___ INPUT DATA ___
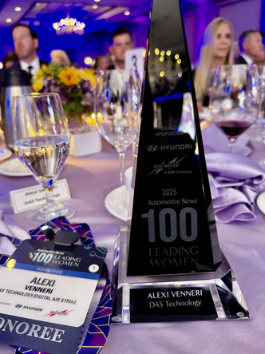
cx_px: 122
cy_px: 166
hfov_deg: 53.0
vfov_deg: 67.3
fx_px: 266
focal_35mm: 26
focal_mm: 6.76
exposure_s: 1/30
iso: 1000
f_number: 1.78
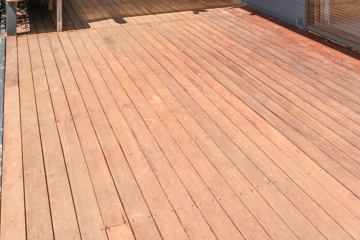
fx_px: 411
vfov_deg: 27.9
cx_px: 179
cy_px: -59
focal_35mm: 41
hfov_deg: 47.3
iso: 640
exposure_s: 1/800
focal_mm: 15.8
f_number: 9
___
=== TASK GOAL ===
Transcribe the records word for word and include no pictures.

=== WRITTEN SOLUTION ===
cx_px: 122
cy_px: 166
hfov_deg: 53.0
vfov_deg: 67.3
fx_px: 266
focal_35mm: 26
focal_mm: 6.76
exposure_s: 1/30
iso: 1000
f_number: 1.78
fx_px: 411
vfov_deg: 27.9
cx_px: 179
cy_px: -59
focal_35mm: 41
hfov_deg: 47.3
iso: 640
exposure_s: 1/800
focal_mm: 15.8
f_number: 9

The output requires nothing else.